スワロウテイル
「なっ‥‥」

ほんの一瞬、頭がフリーズした。
裏がありそうだとは思っていたけど、こんなにあっさりと五條が本性を出してくるとは思っていなかったのだ。

沸々とお腹の底から湧きあがってくる怒りをなんとか抑えて、沙耶は笑顔を作った。

「なんのこと?」

「教室で時々すっごい冷めた目をしてたの知ってるよ。だから、別に俺相手にかわい子ぶらなくてもいいよ」

そう言った五條本人も爽やかぶるのをやめたのか冷たい目で沙耶を見ていた。
沙耶は言われた通りに愛想笑いをやめ真顔になった。頭がすぅっと冷えていく。

ーーこんな奴に愛想笑いする労力が無駄だわ。

「で、何がしたいの? 私がキャラ作ってるってみんなに言いふらしたいの?」

沙耶が嚙みつくと、五條は笑って首を振った。

「興味ないよ、そんなこと」

「どうだか! イジメなんかする最低な奴の考えることなんて、私にはわからないし」

その言葉に五條はぴくりと顔を引きつらせた。
その瞬間、沙耶の心は少しだけ高揚した。わけもわからず、「勝った」と思ったのだ。

五條がじっと睨むように沙耶を見つめる。沙耶も目を逸らさなかった。

「あぁ、知ってるんだ」

「みんな知ってるよ。知らないのなんて、修とみちるちゃんくらいじゃないの?
知ってたらあんたとなんか仲良くしないわよっ」

「まぁ‥‥そうかもね」

五條は伏し目がちに言って、苦笑した。
そして、ふぅと細く息を吐いてからもう一度沙耶と視線を合わせた。

「別にさ、長洲さんが俺をどう思ってようとそれはいいんだけど‥‥
俺を使って、修と中原さんの仲をどうこうしようとか考えるのはやめてくれない?」

「ーーっっ」

沙耶はかぁっと顔に熱が集まるのを感じた。 怒りと悔しさと恥ずかしさで、握り締めた両手の指先が震える。

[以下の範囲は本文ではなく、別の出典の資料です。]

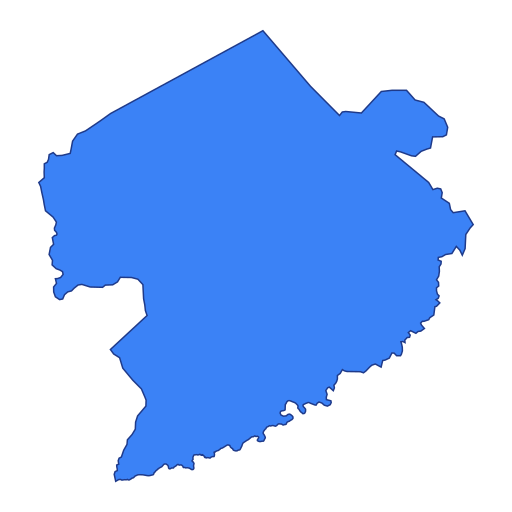 the district of Rafaï, Mbomou, Central African Republic
{"feature_id": "33826404B37622790924059", "entity_name": "Rafaï", "entity_type": "district", "adm_level": 2, "iso_a3": "CAF", "parent_name": "Central African Republic", "parent_adm1": "Mbomou", "projection": "albers", "projection_center": [24.169, 5.748], "detail": "fine", "context": "isolated", "style": "filled", "palette": "blue", "viewbox_px": 512, "rotation_deg": 0, "n_neighbors": 0, "source": "geoboundaries", "source_scale": "gbopen_adm2", "svg_char_len": 6070}
<svg xmlns="http://www.w3.org/2000/svg" viewBox="0 0 512 512"><path d="M262.9,30.7L110.6,113.5L100.1,121.0L85.5,130.9L77.5,134.1L72.6,141.1L71.1,149.2L70.2,153.4L62.1,155.4L56.5,155.7L53.2,152.6L49.2,154.6L48.5,159.4L47.2,162.3L44.3,163.8L44.3,168.2L44.1,172.0L44.3,177.7L38.8,182.5L40.6,186.4L41.8,192.4L43.5,200.0L44.2,204.4L45.5,210.8L53.1,217.1L56.4,222.1L55.8,224.9L54.4,228.1L54.6,230.3L56.5,232.4L57.0,234.0L56.5,235.2L54.5,235.6L52.3,237.6L53.6,244.3L50.5,247.4L49.1,254.5L52.5,260.3L52.1,264.9L56.2,268.7L59.8,270.0L62.5,271.6L63.1,274.4L60.6,277.5L57.4,278.6L55.4,278.7L56.5,283.4L53.6,287.0L53.7,292.0L55.4,296.8L59.6,299.6L62.7,299.0L64.5,294.7L67.7,291.9L71.5,290.9L74.1,288.2L78.1,285.0L81.9,284.4L90.2,287.0L102.6,287.3L105.3,285.1L112.7,284.8L117.5,281.9L120.3,277.3L131.5,277.5L137.9,279.2L142.9,284.6L143.6,298.7L144.8,305.0L145.4,310.6L147.1,315.5L110.4,349.5L113.7,354.0L119.6,357.7L122.8,368.2L132.8,380.2L141.4,388.9L144.8,396.8L146.1,400.1L145.9,406.1L137.6,415.9L135.6,422.1L135.3,429.2L132.1,434.5L127.4,439.8L127.0,444.4L123.7,450.2L121.4,457.0L119.1,458.2L118.2,460.7L118.7,464.2L116.7,465.0L116.8,466.8L117.2,468.8L117.3,470.6L115.1,471.6L114.2,474.3L115.7,481.3L118.5,479.7L119.0,479.5L120.7,479.5L121.9,480.1L124.6,479.7L126.3,479.8L127.5,479.4L128.0,479.8L128.3,479.9L129.3,479.9L131.4,478.7L131.9,478.2L133.0,477.9L133.5,477.7L135.3,475.9L135.8,475.7L136.7,475.4L137.5,474.9L138.0,474.8L139.9,474.7L142.8,474.8L145.1,475.2L147.2,475.6L148.4,475.7L149.8,475.6L152.0,475.0L152.7,474.9L153.3,474.6L153.7,474.0L154.2,472.6L155.3,471.7L156.0,470.6L156.9,470.1L157.7,469.1L158.5,468.8L159.1,468.1L161.8,466.7L163.7,464.5L164.3,464.1L164.9,464.0L166.0,464.0L166.4,464.2L167.8,465.3L168.3,466.3L168.6,468.0L168.8,468.3L169.0,468.6L169.8,468.9L170.6,468.6L171.4,468.0L173.4,468.0L173.6,467.8L174.0,467.1L176.1,465.8L177.2,464.7L178.0,464.4L178.5,464.6L179.1,465.1L181.0,464.9L181.8,465.2L182.9,466.3L183.2,467.3L183.4,467.5L185.0,467.5L185.7,467.9L187.2,467.7L189.2,468.1L190.3,468.7L191.4,469.5L192.0,469.6L192.8,469.6L193.4,469.2L193.7,468.7L193.9,468.1L193.6,466.3L193.6,465.2L194.0,463.6L193.7,462.8L193.4,462.5L193.1,461.9L192.7,461.7L192.1,461.1L192.1,460.8L192.1,460.5L193.0,459.5L192.9,457.3L193.5,455.8L194.1,454.9L194.9,454.8L195.8,454.8L196.6,454.6L197.2,454.7L197.9,455.0L199.8,454.3L200.1,454.5L200.3,454.8L200.7,454.9L200.9,454.7L201.4,455.2L201.9,455.3L202.2,455.3L202.3,455.1L202.1,454.8L202.2,454.7L202.7,454.7L202.9,455.1L204.0,455.9L204.6,457.2L204.8,457.4L205.4,457.1L205.6,457.2L206.0,457.9L206.3,457.9L207.4,457.6L208.6,457.7L209.3,458.0L210.2,458.0L211.0,457.2L212.4,456.6L213.7,456.6L214.1,456.5L214.5,454.9L214.3,453.0L214.1,452.4L214.2,452.2L214.6,452.4L214.9,452.3L215.2,451.7L215.6,451.5L217.0,450.8L218.3,450.5L220.2,449.1L220.8,448.4L221.9,448.2L223.1,447.6L226.6,445.4L227.4,445.0L227.9,444.9L229.7,445.4L229.9,445.7L230.2,446.6L230.6,447.2L231.7,448.2L232.6,448.6L233.0,449.7L233.7,450.3L235.2,450.8L236.0,450.9L237.2,450.8L238.2,450.1L239.3,450.0L239.8,449.8L240.2,449.3L241.8,446.1L242.5,444.0L243.0,443.1L243.4,442.7L247.0,440.3L248.4,439.6L251.6,436.9L253.5,436.7L254.5,436.0L254.8,435.9L256.0,436.5L257.3,436.2L257.6,436.3L258.3,436.7L258.7,437.1L258.5,438.1L257.6,439.5L257.3,440.1L257.5,440.7L257.8,440.9L258.9,441.4L259.9,441.6L260.8,441.5L262.0,441.2L263.2,441.2L263.5,441.1L263.9,440.6L264.6,439.1L265.2,438.1L265.3,437.3L264.3,435.1L263.2,433.5L263.2,432.3L263.8,431.0L265.2,429.2L265.9,428.7L266.4,427.5L266.7,427.2L268.4,426.4L269.4,425.7L270.7,426.0L271.9,425.6L273.0,425.5L275.4,426.2L276.5,425.7L278.0,424.2L278.5,423.9L279.0,423.8L280.2,424.0L281.2,424.0L281.6,424.1L283.0,425.0L283.4,425.0L284.8,424.5L285.5,424.5L286.2,424.1L286.8,422.6L287.2,422.1L288.4,421.5L289.4,421.2L290.4,420.4L291.9,419.6L292.9,418.5L293.0,417.8L292.9,417.3L292.8,416.6L292.4,416.1L290.8,414.7L289.9,414.2L289.2,414.1L287.8,414.5L287.4,414.8L286.4,415.8L283.5,416.2L281.0,415.0L280.1,413.1L280.3,412.1L280.8,411.3L281.7,410.9L283.6,410.6L284.7,410.2L285.1,409.8L285.3,404.5L286.0,403.6L286.8,401.9L287.3,401.4L288.0,400.8L289.0,400.6L290.2,400.8L292.8,401.9L294.0,402.3L295.6,403.1L297.8,405.4L298.0,406.5L297.8,407.7L298.0,408.4L299.1,409.4L299.7,410.6L300.7,411.9L301.7,412.6L302.9,413.7L304.1,413.5L304.8,413.0L305.5,411.5L305.6,409.8L305.5,409.1L304.4,407.7L303.6,406.9L303.2,406.3L303.0,405.5L303.2,404.8L303.8,404.3L304.5,404.1L305.9,403.3L306.8,403.1L307.7,402.6L308.4,402.5L309.2,402.6L310.3,403.2L315.0,405.0L316.1,405.1L317.1,403.3L319.0,402.0L321.8,403.0L324.3,405.2L327.4,406.1L330.2,404.7L331.2,402.6L330.9,400.8L326.4,399.6L326.3,397.2L327.1,394.3L325.8,390.6L327.6,387.8L329.3,387.1L333.3,390.7L334.4,387.9L333.9,385.2L335.6,383.3L336.7,381.3L337.4,378.9L337.4,375.5L340.2,373.4L342.4,369.6L344.3,370.8L347.0,371.5L360.4,371.7L363.5,372.8L366.0,370.9L369.6,367.1L371.8,365.2L375.3,364.0L381.1,367.1L382.7,360.5L385.0,360.1L389.3,358.1L391.9,353.0L394.1,353.1L396.6,355.7L400.5,355.7L401.4,354.2L402.4,350.9L402.3,347.2L401.6,344.0L400.9,341.8L402.9,341.5L405.0,342.6L404.8,340.1L407.2,337.5L409.5,337.3L410.2,335.1L408.3,332.6L410.6,330.7L415.9,333.3L418.0,331.5L420.8,331.1L424.4,328.5L421.5,325.1L420.6,323.1L422.3,321.3L424.0,321.3L428.7,319.7L429.8,317.7L433.8,315.0L434.9,306.7L436.5,306.3L439.8,302.9L437.8,301.0L436.0,299.7L438.2,298.3L439.1,295.9L437.4,294.1L436.5,290.8L436.5,287.8L438.7,286.0L438.5,282.3L436.5,279.8L438.7,276.1L439.4,271.3L439.2,266.8L441.0,264.0L441.2,261.3L438.1,260.0L438.3,257.4L441.9,256.7L445.6,254.5L451.9,253.5L456.3,246.4L459.8,250.1L462.3,255.2L465.1,248.6L465.8,234.5L470.1,228.0L473.2,224.6L465.0,210.8L453.2,212.7L450.6,209.6L449.3,203.3L441.3,198.0L442.2,192.7L440.7,188.9L437.3,188.2L432.9,189.6L428.7,182.5L395.1,154.7L396.6,151.0L400.6,151.9L411.5,155.8L415.5,156.3L421.2,151.3L426.8,149.1L430.5,148.0L432.6,136.9L442.8,136.7L446.4,134.9L447.7,127.3L444.2,118.9L438.5,116.0L423.9,102.3L415.1,100.0L406.5,90.3L391.9,90.3L381.3,91.5L361.4,113.0L345.7,111.5L342.3,112.0L339.5,115.5L310.4,86.2L262.9,30.7Z" fill="#3b82f6" stroke="#1e3a8a" stroke-width="1.5"/></svg>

「頑張ってぶりっ子してたって、中身が嫌な女なことは隠せてないよね」

‥‥なんて嫌な男なんだろう。本当のことは言っちゃいけないってルールを知らないのだろうか。

目の端に涙が滲んだけど、こぼれないように必死に堪えた。
ワナワナと肩が小刻みに震える。


「‥‥あんたにだけは言われたくない」

沙耶の小さな抵抗の声は意外な人物に遮られた。

「五條っ!!お前‥‥言い過ぎ。長洲に謝れよっ」

その声に沙耶と五條は同時に振り返った。
すぐ後ろに修がいて、珍しく本気で怒った顔で五條を見据えていた。

「‥‥えっ⁉︎修、いつから‥‥」

突然の修の登場にすっかり毒気を抜かれた様子の五條がつぶやく。